正如此系列的本質,是要將一些擁有既定反應 / 立場的事情顛覆變得反常。恐怖電影的戰慄,在這裡變成一場盛大的舞台表演,譬如 Skye 在住所被整群舞蹈員的鬼魅追趕,拉扯她的身體,上下翻轉,活像一段形體舞蹈;Skye 命途隕落的結局,由陰暗封閉的空間轉換成演唱舞台,被內心惡魔吞噬,燈光將血淋淋的畫面以明亮的方式呈現,不帶一點同情,硬生生地結束她的演出事業,以及尋不到救贖的生命。導演 Parker Finn 特別插入一個歌迷朝鏡頭正面尖叫的畫面(換轉是某個意外闖進電影院的人,看見這一幕,也許會以為他們為歌星出場而歡呼),以反差製造不安,證明他相當清楚《魅笑》的特質,對於恐怖,始終保持曖昧的姿態。是故,誰又能把娛樂的企圖怪罪於導演?

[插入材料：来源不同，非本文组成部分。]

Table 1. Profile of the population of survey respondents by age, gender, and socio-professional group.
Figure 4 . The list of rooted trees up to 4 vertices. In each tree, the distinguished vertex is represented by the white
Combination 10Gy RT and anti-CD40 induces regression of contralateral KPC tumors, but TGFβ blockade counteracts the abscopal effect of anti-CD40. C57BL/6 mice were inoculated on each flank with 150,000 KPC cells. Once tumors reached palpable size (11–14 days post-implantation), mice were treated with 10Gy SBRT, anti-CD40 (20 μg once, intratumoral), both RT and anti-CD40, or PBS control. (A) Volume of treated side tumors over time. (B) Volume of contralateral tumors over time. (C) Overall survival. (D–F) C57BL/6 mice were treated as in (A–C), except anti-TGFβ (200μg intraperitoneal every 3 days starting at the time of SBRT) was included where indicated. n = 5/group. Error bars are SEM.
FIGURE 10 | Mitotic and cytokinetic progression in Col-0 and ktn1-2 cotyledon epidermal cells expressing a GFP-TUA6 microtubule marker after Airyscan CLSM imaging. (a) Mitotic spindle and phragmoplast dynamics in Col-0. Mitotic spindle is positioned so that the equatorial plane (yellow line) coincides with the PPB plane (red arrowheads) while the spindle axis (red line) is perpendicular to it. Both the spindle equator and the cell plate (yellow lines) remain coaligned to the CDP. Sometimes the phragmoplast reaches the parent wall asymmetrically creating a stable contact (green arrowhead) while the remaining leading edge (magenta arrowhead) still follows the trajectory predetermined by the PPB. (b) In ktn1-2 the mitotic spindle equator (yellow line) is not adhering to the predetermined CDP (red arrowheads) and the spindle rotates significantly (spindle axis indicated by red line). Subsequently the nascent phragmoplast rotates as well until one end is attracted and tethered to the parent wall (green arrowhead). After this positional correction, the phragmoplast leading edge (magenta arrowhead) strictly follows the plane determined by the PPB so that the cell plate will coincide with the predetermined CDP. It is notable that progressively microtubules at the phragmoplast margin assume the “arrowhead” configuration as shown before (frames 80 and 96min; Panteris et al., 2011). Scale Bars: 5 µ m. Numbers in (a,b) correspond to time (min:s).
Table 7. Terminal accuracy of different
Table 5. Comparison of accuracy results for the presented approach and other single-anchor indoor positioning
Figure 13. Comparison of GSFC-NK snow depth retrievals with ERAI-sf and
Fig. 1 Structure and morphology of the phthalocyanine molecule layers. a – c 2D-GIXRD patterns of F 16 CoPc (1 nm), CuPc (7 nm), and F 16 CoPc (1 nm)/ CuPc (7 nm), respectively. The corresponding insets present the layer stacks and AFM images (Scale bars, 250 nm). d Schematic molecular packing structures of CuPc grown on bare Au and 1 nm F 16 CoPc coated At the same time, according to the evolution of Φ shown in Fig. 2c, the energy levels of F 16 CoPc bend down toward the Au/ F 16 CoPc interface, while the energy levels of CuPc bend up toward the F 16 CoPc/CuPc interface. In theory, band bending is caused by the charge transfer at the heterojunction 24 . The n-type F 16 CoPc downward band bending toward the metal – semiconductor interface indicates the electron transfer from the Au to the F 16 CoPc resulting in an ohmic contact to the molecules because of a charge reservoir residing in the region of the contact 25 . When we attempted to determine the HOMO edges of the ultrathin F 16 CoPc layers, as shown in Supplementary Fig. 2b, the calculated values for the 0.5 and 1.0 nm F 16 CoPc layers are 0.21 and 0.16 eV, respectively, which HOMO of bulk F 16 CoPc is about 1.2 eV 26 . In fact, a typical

《魅笑 2》在既定的劇情軌道上,嘗試抗衡必然的心理恐懼,Skye 自知眼前的可怖鬼魅和肉體痛苦只是心理作用,刻意與之對抗,把燈全開,用蠻力凌駕把自己壓垮的不明力量。縱使電影正如 Skye 的命途,終不能成功逃離恐懼的枷鎖,如罹患不治之症,但當中一度表現過的頑強意志,銳意尋求突破,值得尊重,不應被輕看。